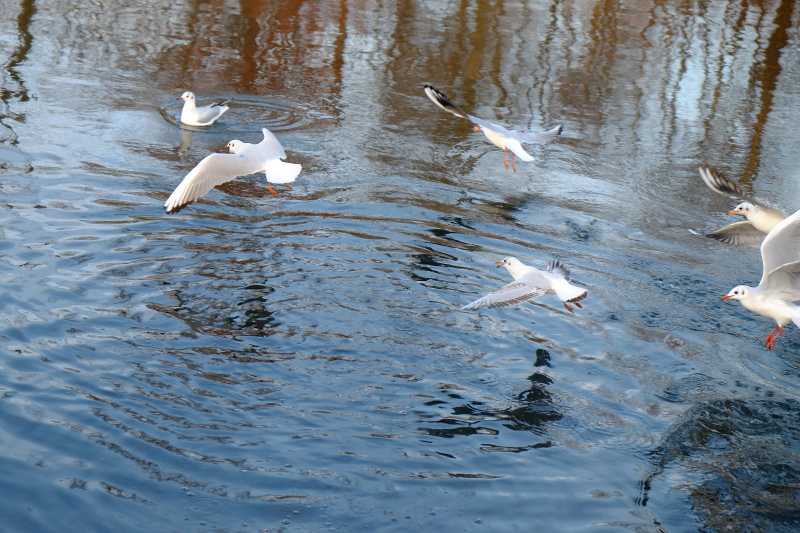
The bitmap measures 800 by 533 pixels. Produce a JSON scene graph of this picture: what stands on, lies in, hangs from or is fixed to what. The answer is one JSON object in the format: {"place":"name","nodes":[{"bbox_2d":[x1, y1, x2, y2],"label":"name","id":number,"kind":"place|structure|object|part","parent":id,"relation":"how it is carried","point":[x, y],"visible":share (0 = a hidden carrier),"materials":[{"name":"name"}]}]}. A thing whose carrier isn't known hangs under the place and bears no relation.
{"place":"outdoors","nodes":[
{"label":"outdoors","id":0,"kind":"place"},
{"bbox_2d":[164,129,301,211],"label":"seagull","id":1,"kind":"object","parent":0,"point":[266,167],"visible":0.95,"materials":[{"name":"white"}]},
{"label":"legs","id":2,"kind":"part","parent":1,"relation":"part of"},
{"bbox_2d":[0,0,799,532],"label":"water","id":3,"kind":"structure","parent":0,"point":[522,456],"materials":[{"name":"liquid"}]},
{"bbox_2d":[177,93,229,126],"label":"seagull","id":4,"kind":"object","parent":3,"relation":"on","point":[204,115],"visible":0.97,"materials":[{"name":"white"}]},
{"bbox_2d":[422,84,564,173],"label":"seagull","id":5,"kind":"object","parent":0,"point":[515,148],"visible":0.94,"materials":[{"name":"white"}]},
{"label":"legs","id":6,"kind":"part","parent":5,"relation":"part of","materials":[{"name":"orange"}]},
{"bbox_2d":[461,257,588,313],"label":"seagull","id":7,"kind":"object","parent":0,"point":[528,283],"visible":0.94,"materials":[{"name":"white"}]},
{"bbox_2d":[692,165,794,248],"label":"seagull","id":8,"kind":"object","parent":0,"point":[761,215],"visible":0.8,"materials":[{"name":"white"}]},
{"bbox_2d":[716,208,799,350],"label":"seagull","id":9,"kind":"object","parent":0,"point":[780,294],"visible":0.96,"materials":[{"name":"white"}]},
{"label":"legs","id":10,"kind":"part","parent":9,"relation":"part of","materials":[{"name":"red"}]}
]}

Work instruction – Give back the full listing exactly, with pictures dropped.

Answer section –
The bitmap measures 800 by 533 pixels. Produce a JSON scene graph of this picture: what stands on, lies in, hangs from or is fixed to what. The answer is one JSON object in the format: {"place":"name","nodes":[{"bbox_2d":[x1, y1, x2, y2],"label":"name","id":number,"kind":"place|structure|object|part","parent":id,"relation":"how it is carried","point":[x, y],"visible":share (0 = a hidden carrier),"materials":[{"name":"name"}]}]}. A thing whose carrier isn't known hangs under the place and bears no relation.
{"place":"outdoors","nodes":[
{"label":"outdoors","id":0,"kind":"place"},
{"bbox_2d":[164,129,301,211],"label":"seagull","id":1,"kind":"object","parent":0,"point":[266,167],"visible":0.95,"materials":[{"name":"white"}]},
{"label":"legs","id":2,"kind":"part","parent":1,"relation":"part of"},
{"bbox_2d":[0,0,799,532],"label":"water","id":3,"kind":"structure","parent":0,"point":[522,456],"materials":[{"name":"liquid"}]},
{"bbox_2d":[177,93,229,126],"label":"seagull","id":4,"kind":"object","parent":3,"relation":"on","point":[204,115],"visible":0.97,"materials":[{"name":"white"}]},
{"bbox_2d":[422,84,564,173],"label":"seagull","id":5,"kind":"object","parent":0,"point":[515,148],"visible":0.94,"materials":[{"name":"white"}]},
{"label":"legs","id":6,"kind":"part","parent":5,"relation":"part of","materials":[{"name":"orange"}]},
{"bbox_2d":[461,257,588,313],"label":"seagull","id":7,"kind":"object","parent":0,"point":[528,283],"visible":0.94,"materials":[{"name":"white"}]},
{"bbox_2d":[692,165,794,248],"label":"seagull","id":8,"kind":"object","parent":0,"point":[761,215],"visible":0.8,"materials":[{"name":"white"}]},
{"bbox_2d":[716,208,799,350],"label":"seagull","id":9,"kind":"object","parent":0,"point":[780,294],"visible":0.96,"materials":[{"name":"white"}]},
{"label":"legs","id":10,"kind":"part","parent":9,"relation":"part of","materials":[{"name":"red"}]}
]}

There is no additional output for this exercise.